Como una “burla” para miles de servidores públicos que han hecho sus carreras en el Gobierno calificó el titular de Trabajo y Desarrollo Laboral designado, Luis Ernesto Carles, la aprobación, de última hora por parte del actual gobierno, del Decreto Ejecutivo 54 que reglamenta las leyes 39 y 127 que obligan al Estado a pagar una indemnización a los funcionarios que renuncien o que sean destituidos justificada o injustificadamente.
Para Carles esta es una medida “evidentemente politiquera” que proviene del gobierno “que más funcionarios destituyó y les irrespetó sus derechos”, precisó.
Para Rafael Chavarría, de la Confederación Nacional de Trabajadores Organizados, estas leyes y decretos firmados por el actual gobierno tienen que ser revisados por el presidente electo, Juan Carlos Varela, quien deberá legislar y mejorar las condiciones laborales y salariales de los servidores públicos y del sector privado, pero no de una forma politiquera.
“Es el colmo del presidente Ricardo Martinelli, que a escasos tres días para salir del gobierno blinde a los funcionarios de Cambio Democrático para que el Estado les tenga que pagar indemnizaciones”, expresó Chavarría.
Aunque el dirigente sindical expresó que todo trabajador que presta servicios al Estado o a la empresa privada tiene derecho a que se le indemice, explicó que todas estas decisiones deben aplicarse con responsabilidad.
Doble moral
Para el presidente de la Asociación Panameña de Ejecutivos de Empresa (Apede), Fernando Aramburú Porras, la aprobación del Decreto Ejecutivo 54 denota una “doble moral” por parte del gobierno de Martinelli.
“Esta es una medida politiquera, ellos [actual gobierno] suspendieron la Ley de Carrera Administrativa para poder despedir a miles de funcionarios sin pagarles un real. Es una doble moral, porque ahora quieren dejar protegidos a los funcionarios que ellos nombraron”.
ENFOQUE
Felipe Chapman
panorama@prensa.com
opinión. A pocos días de culminar la administración de Ricardo Martinelli, su gobierno reglamentó una ley con la que reconoce el pago de prestaciones laborales a los funcionarios que renuncien o sean despedidos, justificada o injustificadamente, lo que introduce nuevas obligaciones financieras contingentes para el Estado panameño.
Frente a esta medida, lo primero que habría que entender es si se han cuantificado los gastos en los que tendría que incurrir el Estado y su efecto en las finanzas públicas, tal como se haría el cálculo del pasivo laboral en una empresa privada.
Cuando se toma una decisión como esta, es fundamental realizar los análisis de ese pasivo laboral. El gobierno entrante, todavía en el llamado período de transición, debería pedir esas mediciones, si es que no lo ha hecho ya.
Si la respuesta de la administración saliente es que se ignora cuál sería el monto de ese pasivo laboral, queda en evidencia que la reglamentación de la ley no es otra cosa que una decisión poco seria e improvisada.
El escenario fuera totalmente distinto si Panamá contara con una carrera administrativa que se apegara a las mejores prácticas internacionales, en las que priman, por encima de cualquier otra motivación, el talento y el perfil académico y profesional de las personas para ocupar un cargo público.

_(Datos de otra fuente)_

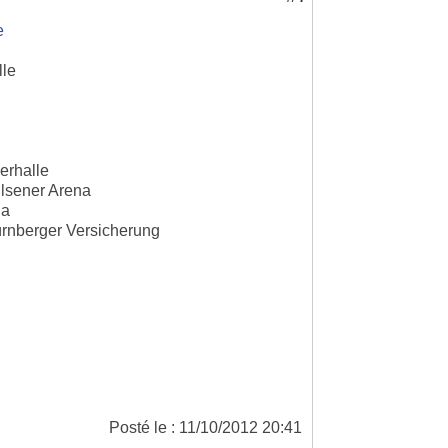
e
lle
erhalle
ilsener Arena
na
rnberger Versicherung
Posté le : 11/10/2012 20:41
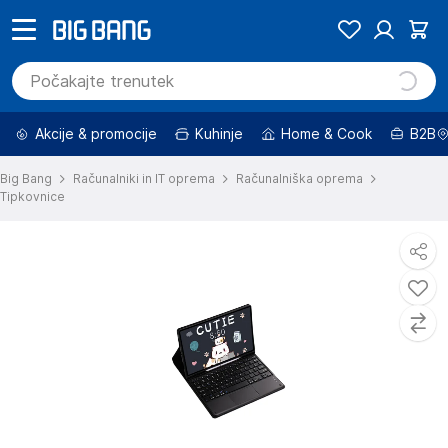
Akcije & promocije
Kuhinje
Home & Cook
B2B
Big Bang
Računalniki in IT oprema
Računalniška oprema
Tipkovnice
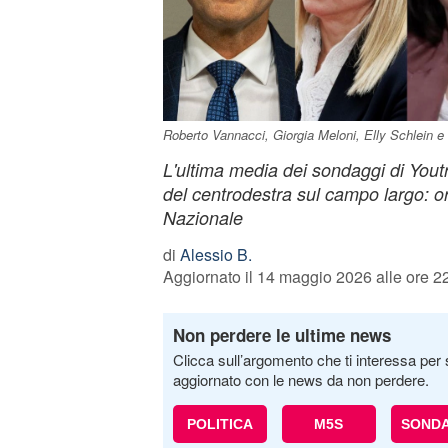
Roberto Vannacci, Giorgia Meloni, Elly Schlein 
L'ultima media dei sondaggi di You
del centrodestra sul campo largo: or
Nazionale
di
Alessio B.
Aggiornato il 14 maggio 2026 alle ore 2
Non perdere le ultime news
Clicca sull’argomento che ti interessa per 
aggiornato con le news da non perdere.
POLITICA
M5S
SONDA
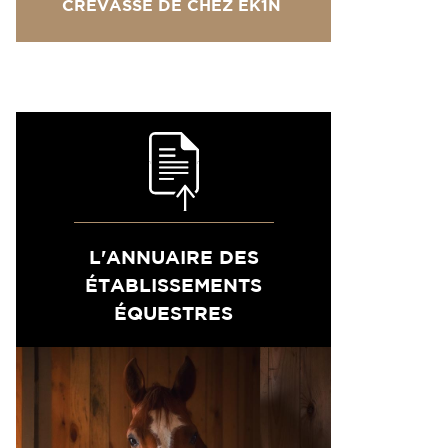
CREVASSE DE CHEZ EK1N
L'ANNUAIRE DES
ÉTABLISSEMENTS
ÉQUESTRES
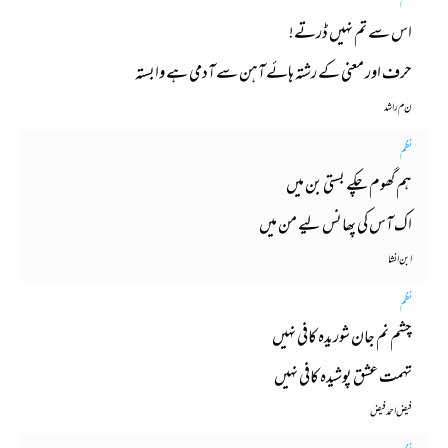
نظم
اس سے تم نہیں ڈرتے!
حرف اور معنی کے رشتہ ہائے آہن سے آدمی ہے وابستہ
ن م راشد
نظم
ہم گھوم چکے بستی بن میں
اک آس کی پھانس لیے من میں
ابن انشا
نظم
چشم نم جان شوریدہ کافی نہیں
تہمت عشق پوشیدہ کافی نہیں
فیض احمد فیض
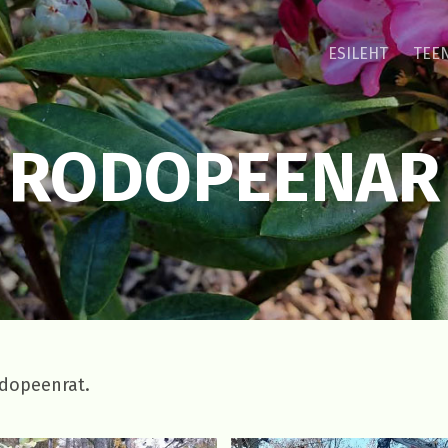
ESILEHT
TEE
RODOPEENAR
dopeenrat.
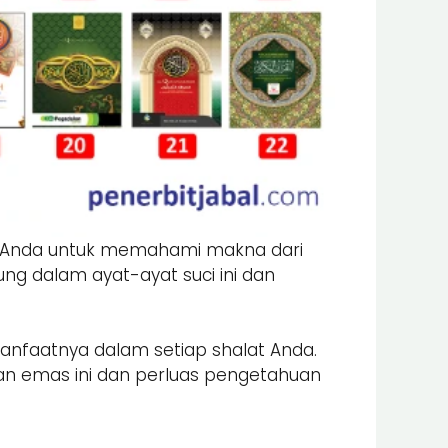
an Anda untuk memahami makna dari
g dalam ayat-ayat suci ini dan
manfaatnya dalam setiap shalat Anda.
an emas ini dan perluas pengetahuan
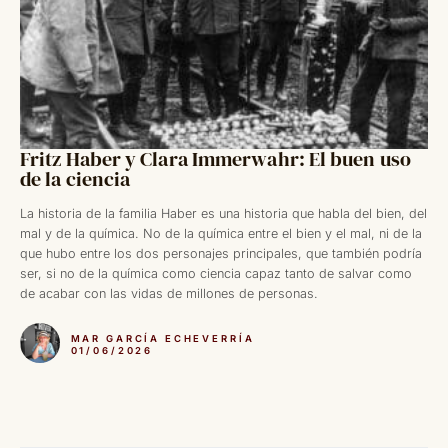
Fritz Haber y Clara Immerwahr: El buen uso
de la ciencia
La historia de la familia Haber es una historia que habla del bien, del
mal y de la química. No de la química entre el bien y el mal, ni de la
que hubo entre los dos personajes principales, que también podría
ser, si no de la química como ciencia capaz tanto de salvar como
de acabar con las vidas de millones de personas.
MAR GARCÍA ECHEVERRÍA
01/06/2026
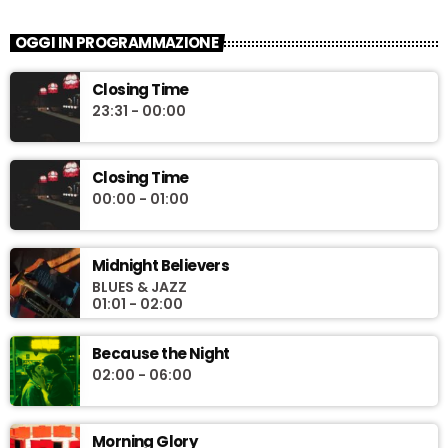
OGGI IN PROGRAMMAZIONE
Closing Time
23:31 - 00:00
Closing Time
00:00 - 01:00
Midnight Believers
BLUES & JAZZ
01:01 - 02:00
Because the Night
02:00 - 06:00
Morning Glory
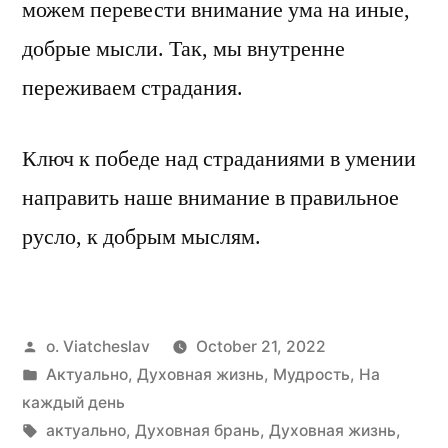
можем перевести внимание ума на иные,
добрые мысли. Так, мы внутренне
переживаем страдания.
Ключ к победе над страданиями в умении
направить наше внимание в правильное
русло, к добрым мыслям.
Posted
o. Viatcheslav
October 21, 2022
by
Posted
Актуально
,
Духовная жизнь
,
Мудрость
,
На
in
каждый день
Tags:
актуально
,
Духовная брань
,
Духовная жизнь
,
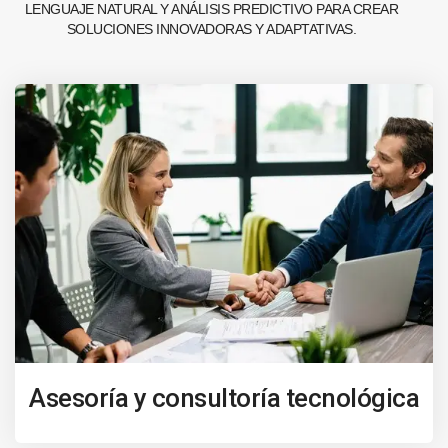
LENGUAJE NATURAL Y ANÁLISIS PREDICTIVO PARA CREAR
SOLUCIONES INNOVADORAS Y ADAPTATIVAS.
Asesoría y consultoría tecnológica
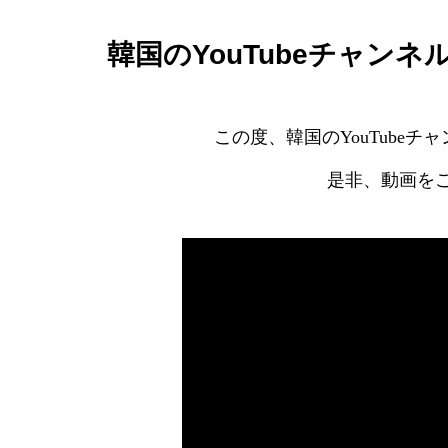
韓国のYouTubeチャン
この度、韓国のYouTube
是非、動画を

En ese contexto uno pensaría que la reglamentación recientemente aprobada sería una medida justa. Sin embargo, es de todos conocido que este no es el caso de Panamá.
Y allí sí estamos muy lejos de ser como Singapur u otros países donde existe un estricto celo de los funcionarios que se nombran. Implementar esa carrera administrativa de forma responsable y científica continúa siendo una reforma pendiente en Panamá.
Es algo que se ha prometido en casi todos los gobiernos y no se ha hecho. Esperamos que la administración de Juan Carlos Varela sí lo haga.